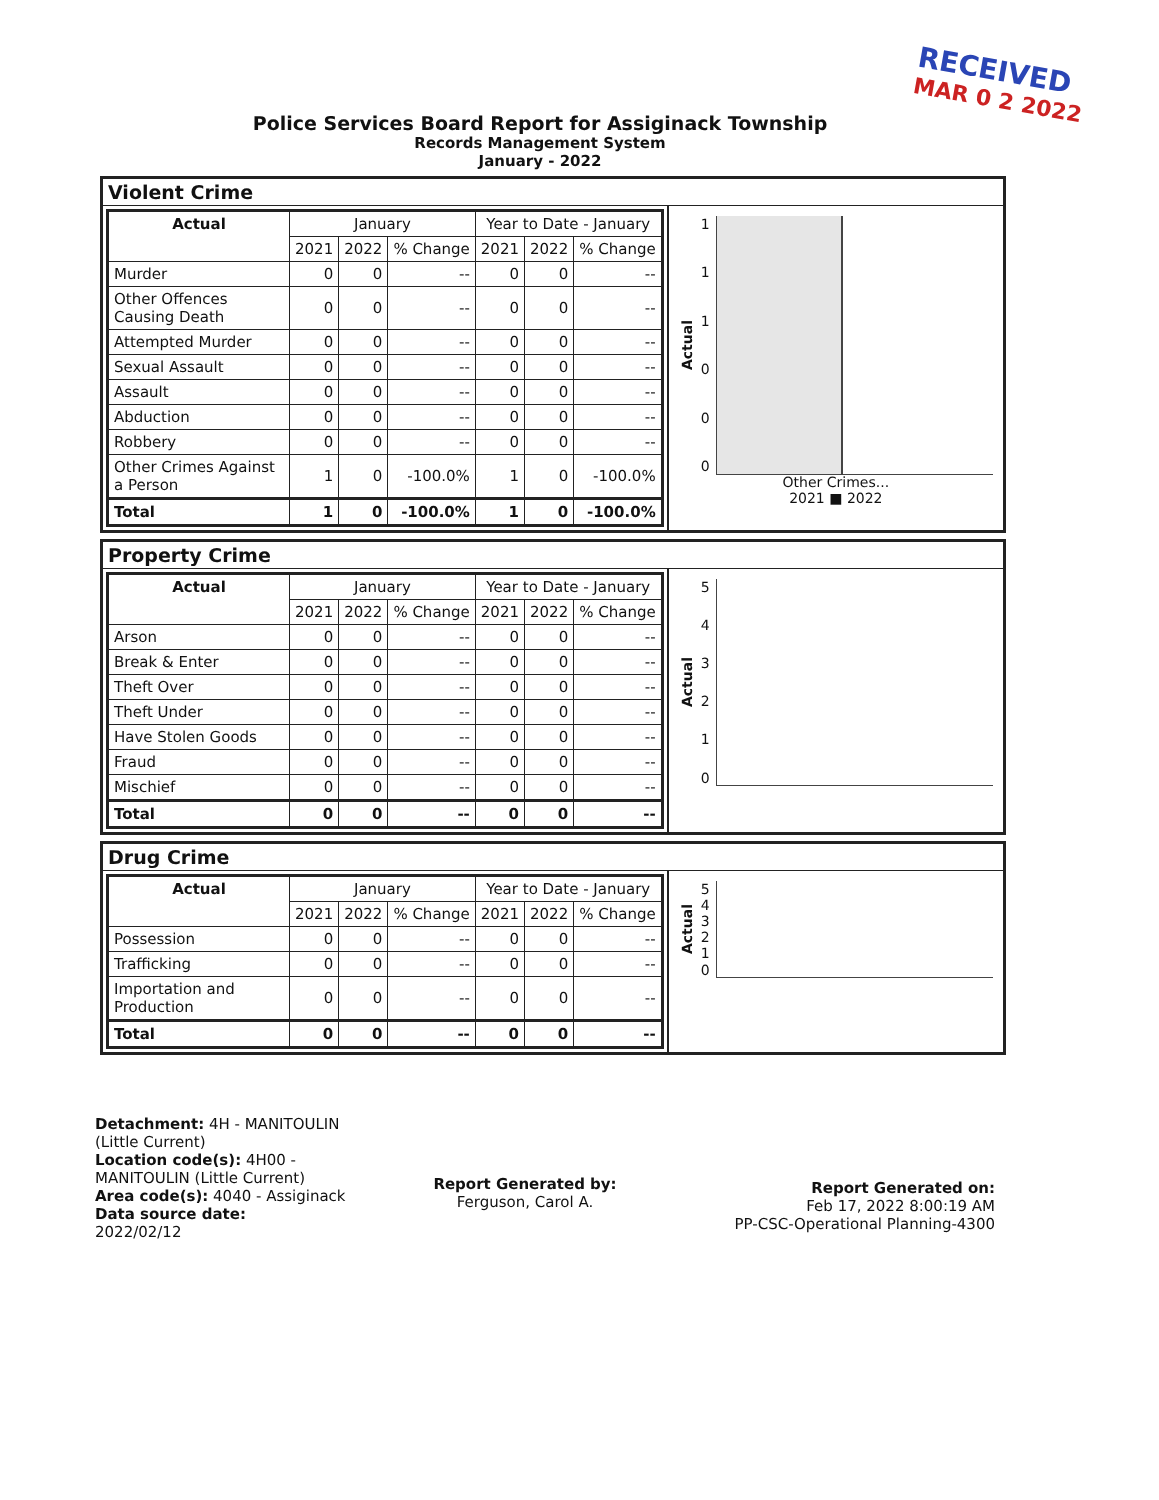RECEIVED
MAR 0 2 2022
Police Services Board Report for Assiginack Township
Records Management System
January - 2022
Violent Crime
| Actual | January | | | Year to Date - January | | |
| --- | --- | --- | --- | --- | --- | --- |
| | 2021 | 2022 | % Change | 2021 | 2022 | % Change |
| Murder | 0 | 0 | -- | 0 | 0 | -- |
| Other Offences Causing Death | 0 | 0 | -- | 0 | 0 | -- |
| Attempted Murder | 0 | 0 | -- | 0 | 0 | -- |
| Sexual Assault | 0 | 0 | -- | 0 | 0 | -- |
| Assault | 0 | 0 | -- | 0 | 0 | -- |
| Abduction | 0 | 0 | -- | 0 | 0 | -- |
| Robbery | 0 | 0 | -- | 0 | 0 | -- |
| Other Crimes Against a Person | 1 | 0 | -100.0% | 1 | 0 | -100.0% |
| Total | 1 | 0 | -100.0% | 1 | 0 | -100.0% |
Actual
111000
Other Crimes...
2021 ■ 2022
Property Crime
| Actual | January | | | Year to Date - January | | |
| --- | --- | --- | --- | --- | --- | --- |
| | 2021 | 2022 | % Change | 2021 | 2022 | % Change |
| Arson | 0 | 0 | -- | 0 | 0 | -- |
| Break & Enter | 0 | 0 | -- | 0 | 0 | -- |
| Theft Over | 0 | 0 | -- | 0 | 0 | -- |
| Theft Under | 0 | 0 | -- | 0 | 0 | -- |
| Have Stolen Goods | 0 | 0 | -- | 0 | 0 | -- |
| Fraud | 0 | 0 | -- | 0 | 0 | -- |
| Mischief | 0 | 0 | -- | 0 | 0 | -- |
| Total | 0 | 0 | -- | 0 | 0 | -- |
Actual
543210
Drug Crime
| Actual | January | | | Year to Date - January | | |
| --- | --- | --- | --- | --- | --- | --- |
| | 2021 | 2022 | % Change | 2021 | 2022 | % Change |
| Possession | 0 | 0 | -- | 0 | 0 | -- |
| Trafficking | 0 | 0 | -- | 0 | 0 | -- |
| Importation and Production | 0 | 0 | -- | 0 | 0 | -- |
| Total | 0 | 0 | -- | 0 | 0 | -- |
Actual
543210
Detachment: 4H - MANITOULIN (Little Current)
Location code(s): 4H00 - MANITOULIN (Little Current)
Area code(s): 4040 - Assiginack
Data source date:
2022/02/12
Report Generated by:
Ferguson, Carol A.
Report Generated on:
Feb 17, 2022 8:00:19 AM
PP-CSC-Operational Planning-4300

_ _ _ _

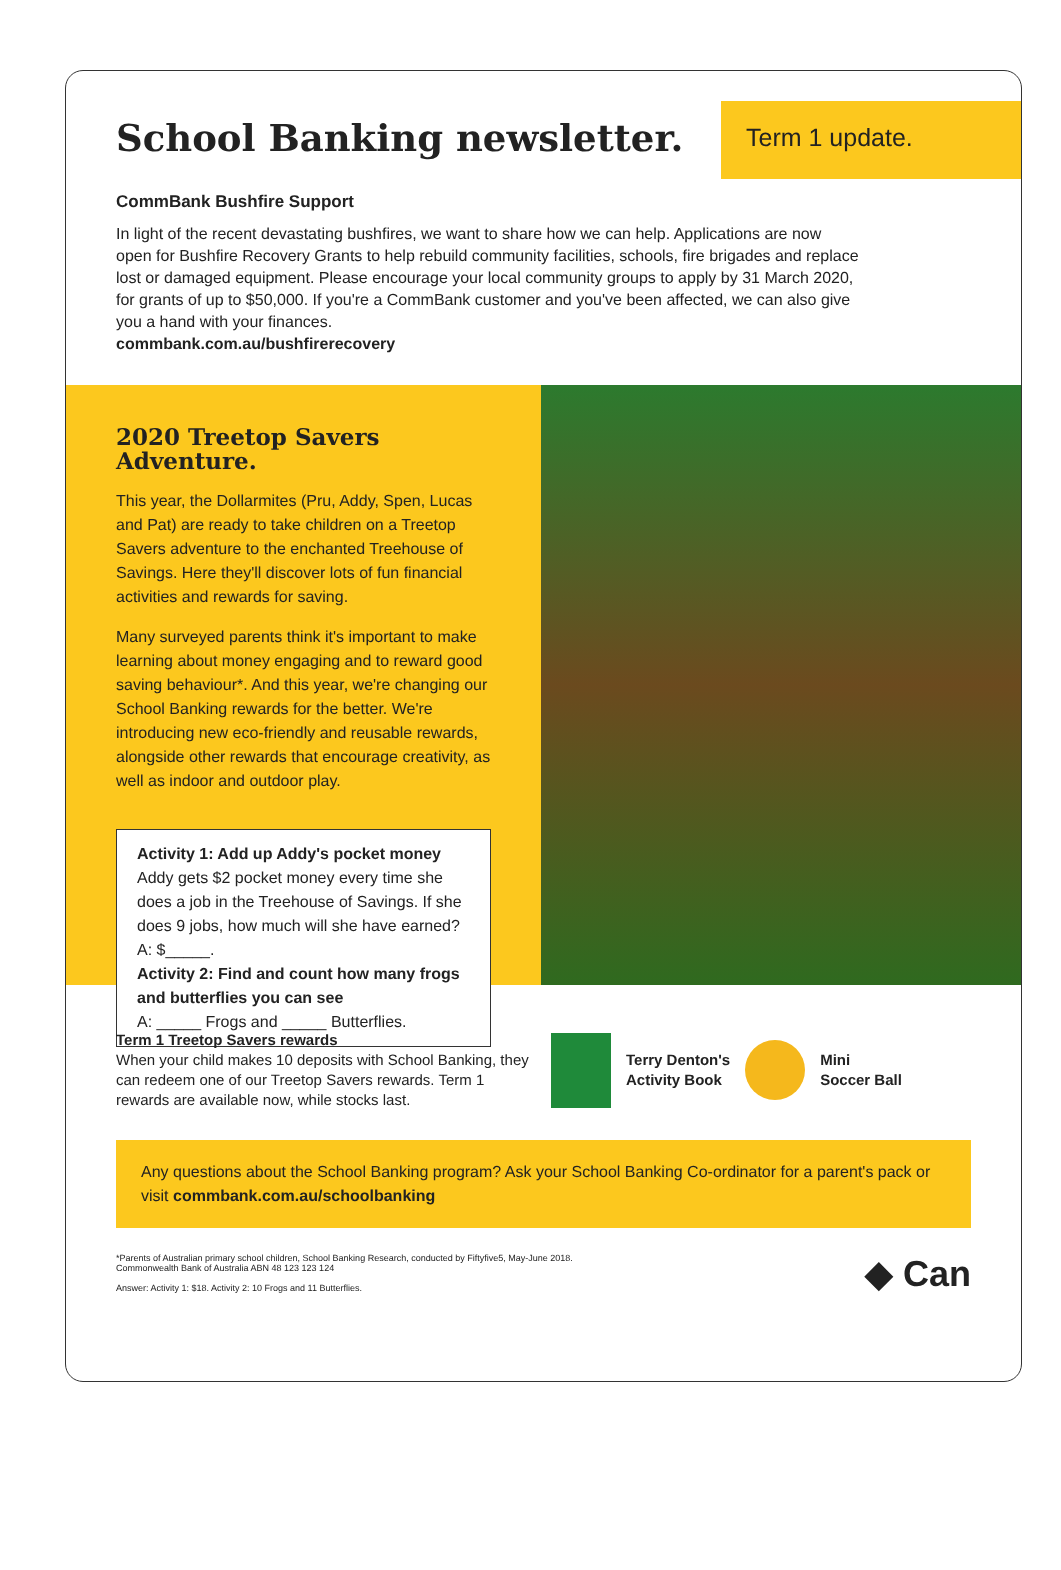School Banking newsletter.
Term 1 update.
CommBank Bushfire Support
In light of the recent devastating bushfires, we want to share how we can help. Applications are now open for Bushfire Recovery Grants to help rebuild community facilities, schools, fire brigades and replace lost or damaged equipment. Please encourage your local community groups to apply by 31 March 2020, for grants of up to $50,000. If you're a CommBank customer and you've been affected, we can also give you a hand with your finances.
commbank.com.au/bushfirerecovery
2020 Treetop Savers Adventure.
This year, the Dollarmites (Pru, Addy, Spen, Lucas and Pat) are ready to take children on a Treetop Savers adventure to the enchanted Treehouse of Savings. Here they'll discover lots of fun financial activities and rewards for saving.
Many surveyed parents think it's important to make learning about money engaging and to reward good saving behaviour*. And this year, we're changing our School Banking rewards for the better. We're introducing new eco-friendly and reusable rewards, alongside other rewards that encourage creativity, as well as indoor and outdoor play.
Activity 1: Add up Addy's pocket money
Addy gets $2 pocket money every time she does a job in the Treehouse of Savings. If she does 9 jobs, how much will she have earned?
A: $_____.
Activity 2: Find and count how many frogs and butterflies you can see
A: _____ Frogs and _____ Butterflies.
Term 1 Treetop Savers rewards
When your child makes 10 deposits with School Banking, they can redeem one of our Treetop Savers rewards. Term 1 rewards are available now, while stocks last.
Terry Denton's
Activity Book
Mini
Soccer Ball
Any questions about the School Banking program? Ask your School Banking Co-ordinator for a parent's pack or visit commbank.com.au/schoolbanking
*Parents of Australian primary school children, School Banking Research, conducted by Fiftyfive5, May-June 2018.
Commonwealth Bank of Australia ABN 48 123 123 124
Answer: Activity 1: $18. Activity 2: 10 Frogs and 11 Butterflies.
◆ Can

_ _ _ _

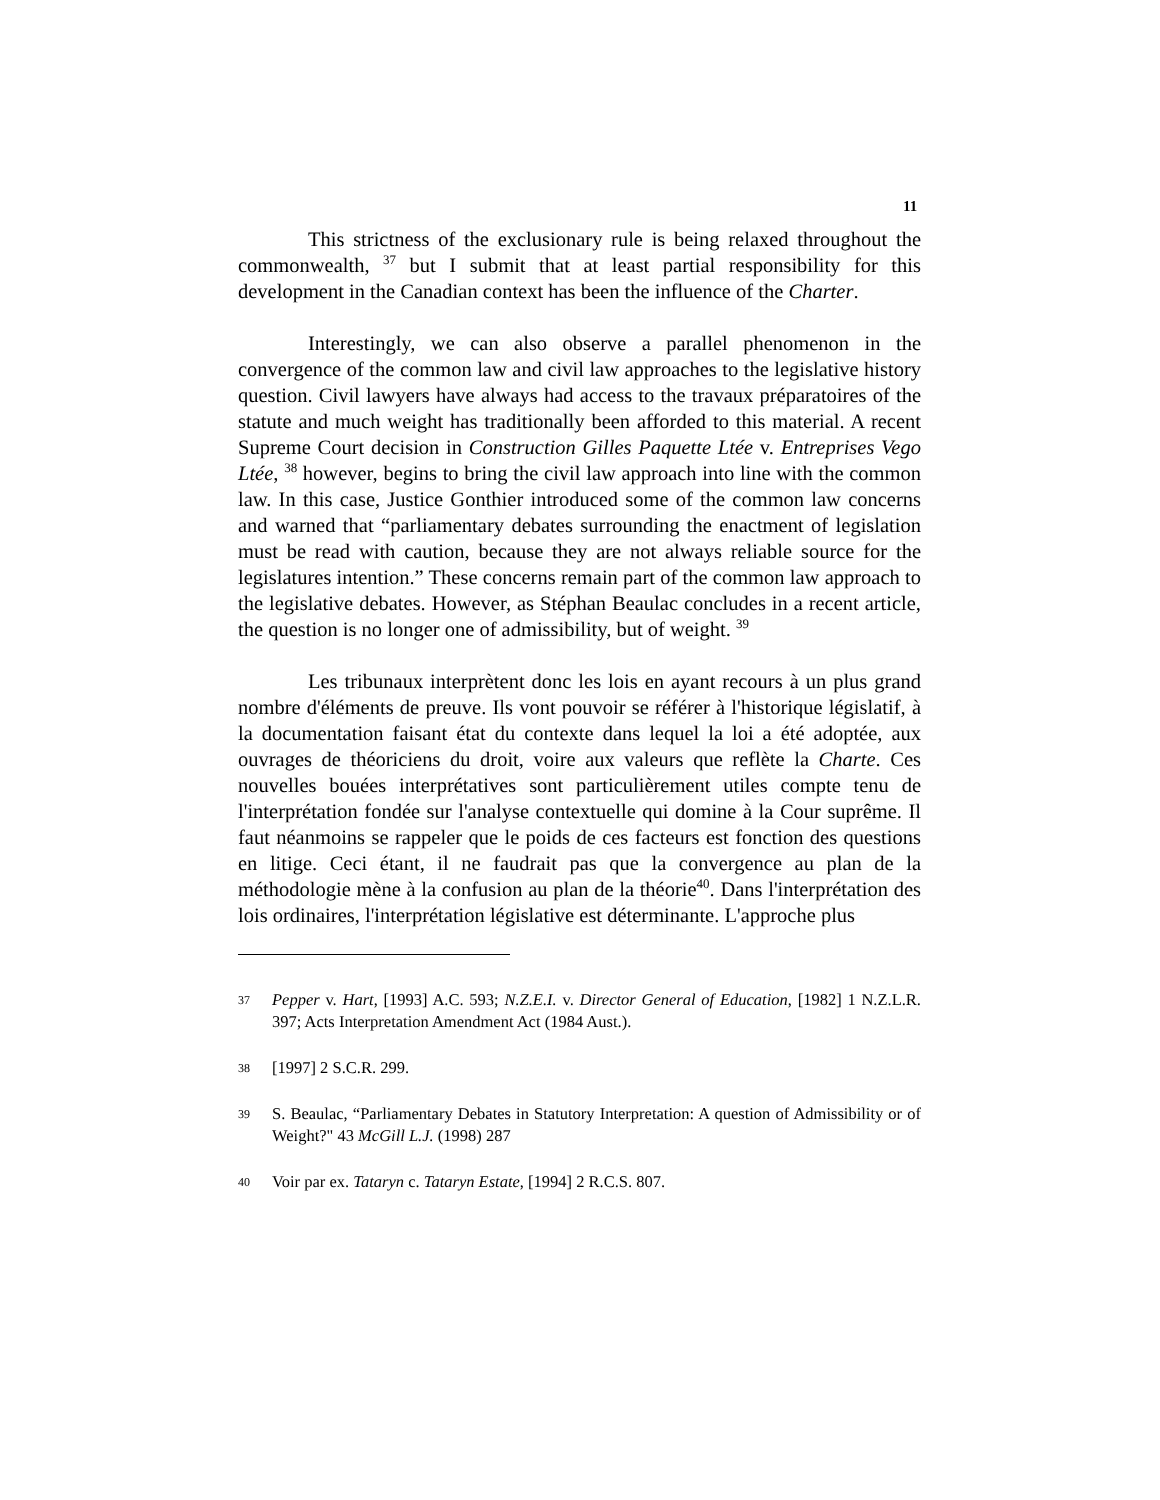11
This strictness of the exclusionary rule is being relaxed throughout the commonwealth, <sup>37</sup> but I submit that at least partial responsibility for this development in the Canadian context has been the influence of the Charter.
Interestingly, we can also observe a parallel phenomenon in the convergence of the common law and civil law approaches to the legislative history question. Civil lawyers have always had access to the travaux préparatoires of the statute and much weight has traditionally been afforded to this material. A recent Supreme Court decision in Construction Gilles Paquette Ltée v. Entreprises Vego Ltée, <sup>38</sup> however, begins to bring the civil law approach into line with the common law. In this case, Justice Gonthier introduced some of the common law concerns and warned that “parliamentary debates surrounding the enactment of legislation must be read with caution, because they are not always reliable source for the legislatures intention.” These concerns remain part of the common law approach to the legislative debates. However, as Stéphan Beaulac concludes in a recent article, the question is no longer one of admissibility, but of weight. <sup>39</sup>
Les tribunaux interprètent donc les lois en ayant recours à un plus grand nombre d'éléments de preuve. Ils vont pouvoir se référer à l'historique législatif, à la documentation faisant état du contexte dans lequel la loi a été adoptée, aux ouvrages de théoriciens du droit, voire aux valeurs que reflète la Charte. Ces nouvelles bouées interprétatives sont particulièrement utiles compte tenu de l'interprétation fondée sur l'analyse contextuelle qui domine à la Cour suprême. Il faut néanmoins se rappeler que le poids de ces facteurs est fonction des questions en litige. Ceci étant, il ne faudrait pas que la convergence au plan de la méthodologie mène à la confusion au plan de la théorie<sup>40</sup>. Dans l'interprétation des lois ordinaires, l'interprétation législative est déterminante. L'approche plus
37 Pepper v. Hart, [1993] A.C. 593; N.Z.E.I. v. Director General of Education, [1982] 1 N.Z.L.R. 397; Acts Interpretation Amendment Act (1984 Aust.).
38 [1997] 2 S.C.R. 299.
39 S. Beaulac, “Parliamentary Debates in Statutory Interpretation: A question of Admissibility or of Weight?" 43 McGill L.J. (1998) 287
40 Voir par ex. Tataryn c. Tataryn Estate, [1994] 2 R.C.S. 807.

_ _ _ _

Exercise instructions:
Your answer must be the lines above from the one containing "Area code(s): 4040 - Assiginack" to the one containing "PP-CSC-Operational Planning-4300", both included, restated word for word.

Answer to this problem:
Area code(s): 4040 - Assiginack
Data source date:
2022/02/12
Report Generated by:
Ferguson, Carol A.
Report Generated on:
Feb 17, 2022 8:00:19 AM
PP-CSC-Operational Planning-4300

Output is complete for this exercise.